_Provided passage_
►
I woke up early this morning in the California and quickly read through the major news feeds and Twitter postings to figure out what went on while I was asleep. The H7N9 has been isolated in a poultry market in Shanghai on Friday leading Chinese authorities to slaughter over 20,000 birds.
Shanghai authorities stressed the H7N9 virus remained sensitive to the drug Tamiflu and those who were diagnosed early could be cured.
The virus has been shared with World Health Organization (WHO) collaborating centers in Atlanta, Beijing, London, Melbourne and Tokyo, and these groups are analyzing samples to identify the best candidate to be used for the manufacture of vaccine – if it becomes necessary.
The World Health Organization announced on 4 April there was no sign of “sustained human-to-human transmission” of the H7N9 virus in China, but it was important to check on 400 people who had been in close contact with the 14 confirmed cases.
The 3 April WHO FAQ document on the H7N9 virus answers the question about whether this virus could produce a global pandemic as follows: Any animal influenza virus that develops the ability to infect people is a theoretical risk to cause a pandemic. However, whether the influenza A(H7N9) virus could actually cause a pandemic is unknown. Other animal influenza viruses that have been found to occasionally infect people have not gone on to cause a pandemic.
◄
_Your objective_
Can you reproduce the stretch of the H7N9 passage from "The World Health" through "14 confirmed cases.", substituting "direct contact" for "close contact"?

_Record set_
►
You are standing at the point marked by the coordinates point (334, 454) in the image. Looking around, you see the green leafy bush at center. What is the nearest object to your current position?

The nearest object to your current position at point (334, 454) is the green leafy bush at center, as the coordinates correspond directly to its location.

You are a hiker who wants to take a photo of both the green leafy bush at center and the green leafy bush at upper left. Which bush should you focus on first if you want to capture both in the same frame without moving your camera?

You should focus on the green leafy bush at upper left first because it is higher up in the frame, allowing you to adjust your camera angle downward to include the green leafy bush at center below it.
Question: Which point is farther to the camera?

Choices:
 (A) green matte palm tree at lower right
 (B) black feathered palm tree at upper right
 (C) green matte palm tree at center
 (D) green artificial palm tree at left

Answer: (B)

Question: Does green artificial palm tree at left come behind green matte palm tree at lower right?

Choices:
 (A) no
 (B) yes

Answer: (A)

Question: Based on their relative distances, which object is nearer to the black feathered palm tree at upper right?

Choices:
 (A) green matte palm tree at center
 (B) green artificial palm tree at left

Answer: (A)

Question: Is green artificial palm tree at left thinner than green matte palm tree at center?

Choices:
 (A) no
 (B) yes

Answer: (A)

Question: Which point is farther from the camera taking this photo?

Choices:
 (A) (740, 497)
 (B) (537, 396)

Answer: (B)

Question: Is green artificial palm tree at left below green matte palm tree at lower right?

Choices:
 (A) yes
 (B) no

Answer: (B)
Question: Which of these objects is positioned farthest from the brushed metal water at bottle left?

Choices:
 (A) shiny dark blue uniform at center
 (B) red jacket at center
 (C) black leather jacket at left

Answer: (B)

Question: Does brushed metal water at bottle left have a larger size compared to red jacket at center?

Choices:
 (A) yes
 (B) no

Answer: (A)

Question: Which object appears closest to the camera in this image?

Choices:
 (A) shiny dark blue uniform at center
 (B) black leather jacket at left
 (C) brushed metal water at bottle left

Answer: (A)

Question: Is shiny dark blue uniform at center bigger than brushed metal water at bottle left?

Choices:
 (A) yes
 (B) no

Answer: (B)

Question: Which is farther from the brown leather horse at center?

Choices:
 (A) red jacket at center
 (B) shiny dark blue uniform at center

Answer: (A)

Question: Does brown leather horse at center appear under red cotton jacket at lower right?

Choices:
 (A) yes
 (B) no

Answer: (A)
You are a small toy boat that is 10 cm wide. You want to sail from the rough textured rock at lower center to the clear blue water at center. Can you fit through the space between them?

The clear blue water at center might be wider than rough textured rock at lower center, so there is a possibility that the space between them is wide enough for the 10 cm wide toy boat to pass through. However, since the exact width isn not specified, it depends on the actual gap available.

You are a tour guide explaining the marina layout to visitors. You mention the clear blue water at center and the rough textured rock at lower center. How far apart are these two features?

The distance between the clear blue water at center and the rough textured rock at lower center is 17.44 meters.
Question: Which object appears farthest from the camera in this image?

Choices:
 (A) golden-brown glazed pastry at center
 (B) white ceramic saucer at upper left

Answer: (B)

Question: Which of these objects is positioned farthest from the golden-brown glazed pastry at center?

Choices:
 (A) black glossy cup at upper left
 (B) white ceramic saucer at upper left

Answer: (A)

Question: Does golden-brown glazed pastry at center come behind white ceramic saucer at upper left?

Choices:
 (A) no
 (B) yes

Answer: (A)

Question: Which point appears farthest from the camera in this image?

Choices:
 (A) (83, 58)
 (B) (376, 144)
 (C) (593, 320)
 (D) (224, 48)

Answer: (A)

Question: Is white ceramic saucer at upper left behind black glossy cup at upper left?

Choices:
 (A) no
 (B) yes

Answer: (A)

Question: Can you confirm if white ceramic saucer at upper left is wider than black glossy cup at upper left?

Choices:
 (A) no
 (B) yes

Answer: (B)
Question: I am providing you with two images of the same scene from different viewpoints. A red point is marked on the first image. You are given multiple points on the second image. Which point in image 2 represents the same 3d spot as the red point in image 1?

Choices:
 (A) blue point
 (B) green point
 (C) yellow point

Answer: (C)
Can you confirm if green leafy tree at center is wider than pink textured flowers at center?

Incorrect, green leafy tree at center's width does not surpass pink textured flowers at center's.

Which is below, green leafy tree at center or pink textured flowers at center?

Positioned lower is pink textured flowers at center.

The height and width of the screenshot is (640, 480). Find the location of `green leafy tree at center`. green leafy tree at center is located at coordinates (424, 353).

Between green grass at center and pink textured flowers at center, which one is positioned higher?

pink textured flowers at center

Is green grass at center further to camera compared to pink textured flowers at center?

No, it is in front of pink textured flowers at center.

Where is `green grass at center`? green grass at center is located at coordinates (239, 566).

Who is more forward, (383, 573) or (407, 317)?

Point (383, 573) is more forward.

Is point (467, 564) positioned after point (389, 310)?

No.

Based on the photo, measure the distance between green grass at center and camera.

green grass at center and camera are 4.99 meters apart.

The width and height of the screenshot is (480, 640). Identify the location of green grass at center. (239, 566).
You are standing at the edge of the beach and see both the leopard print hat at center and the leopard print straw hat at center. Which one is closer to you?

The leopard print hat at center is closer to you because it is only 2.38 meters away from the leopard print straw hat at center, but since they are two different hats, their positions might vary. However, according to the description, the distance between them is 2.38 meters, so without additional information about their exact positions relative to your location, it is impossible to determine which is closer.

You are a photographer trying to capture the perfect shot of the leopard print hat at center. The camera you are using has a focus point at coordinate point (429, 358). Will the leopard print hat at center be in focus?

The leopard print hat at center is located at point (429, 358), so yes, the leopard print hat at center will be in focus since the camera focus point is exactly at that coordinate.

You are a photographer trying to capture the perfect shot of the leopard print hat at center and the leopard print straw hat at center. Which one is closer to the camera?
◄
_Answer box_
The World Health Organization announced on 4 April there was no sign of “sustained human-to-human transmission” of the H7N9 virus in China, but it was important to check on 400 people who had been in direct contact with the 14 confirmed cases.